# WHAT TO WORK ON
Duplicate the lines of data below word for word, leaving out the pictures.

(Body or hand keypoint data)
————

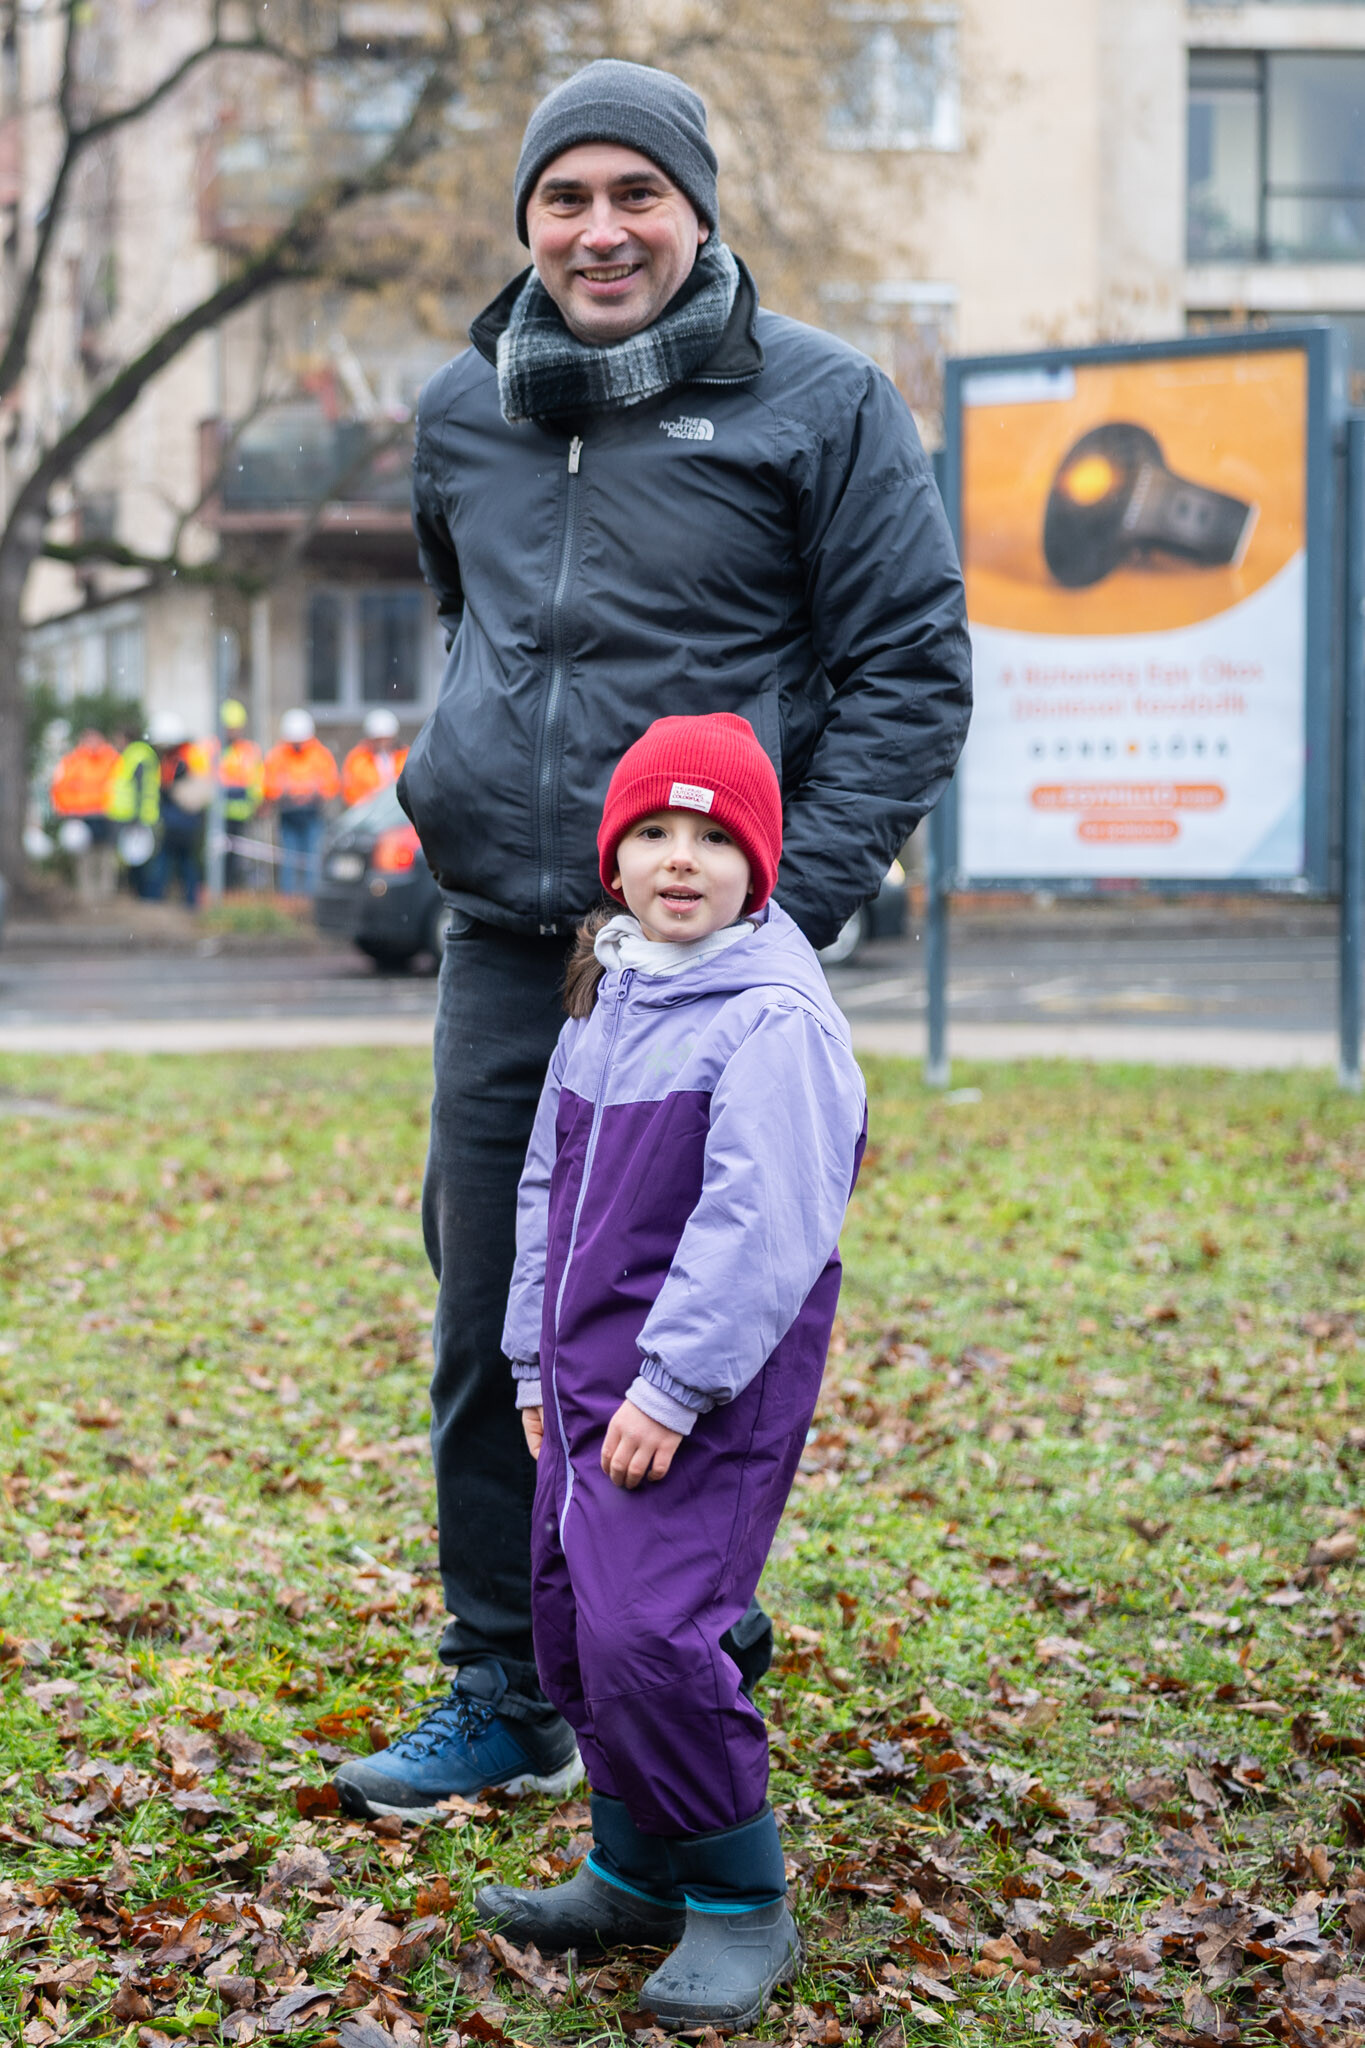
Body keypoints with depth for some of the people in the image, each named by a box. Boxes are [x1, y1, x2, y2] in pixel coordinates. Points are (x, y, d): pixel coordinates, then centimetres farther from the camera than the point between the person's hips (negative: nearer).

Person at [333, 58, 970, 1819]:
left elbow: (911, 671, -6)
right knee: (486, 1344, 8)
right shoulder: (462, 412, 9)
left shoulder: (819, 403, -5)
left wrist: (788, 911, -13)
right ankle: (503, 1699, 21)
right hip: (504, 950, 4)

————

# OUTPUT FOR THIS TASK
Body keypoints with depth for some of the people in the image, each named by a box. Boxes are [x1, y1, x2, y2] in pixel coordinates. Points are (x, y, d): pixel coordinates, then centimetres farther from the camera than the point between the person's hips (negative: nearer).

Person at [333, 58, 970, 1819]:
left elbow: (911, 671, -6)
right knee: (486, 1344, 8)
right shoulder: (462, 412, 9)
left shoulder: (819, 403, -5)
left wrist: (788, 911, -13)
right ankle: (503, 1699, 21)
right hip: (504, 950, 4)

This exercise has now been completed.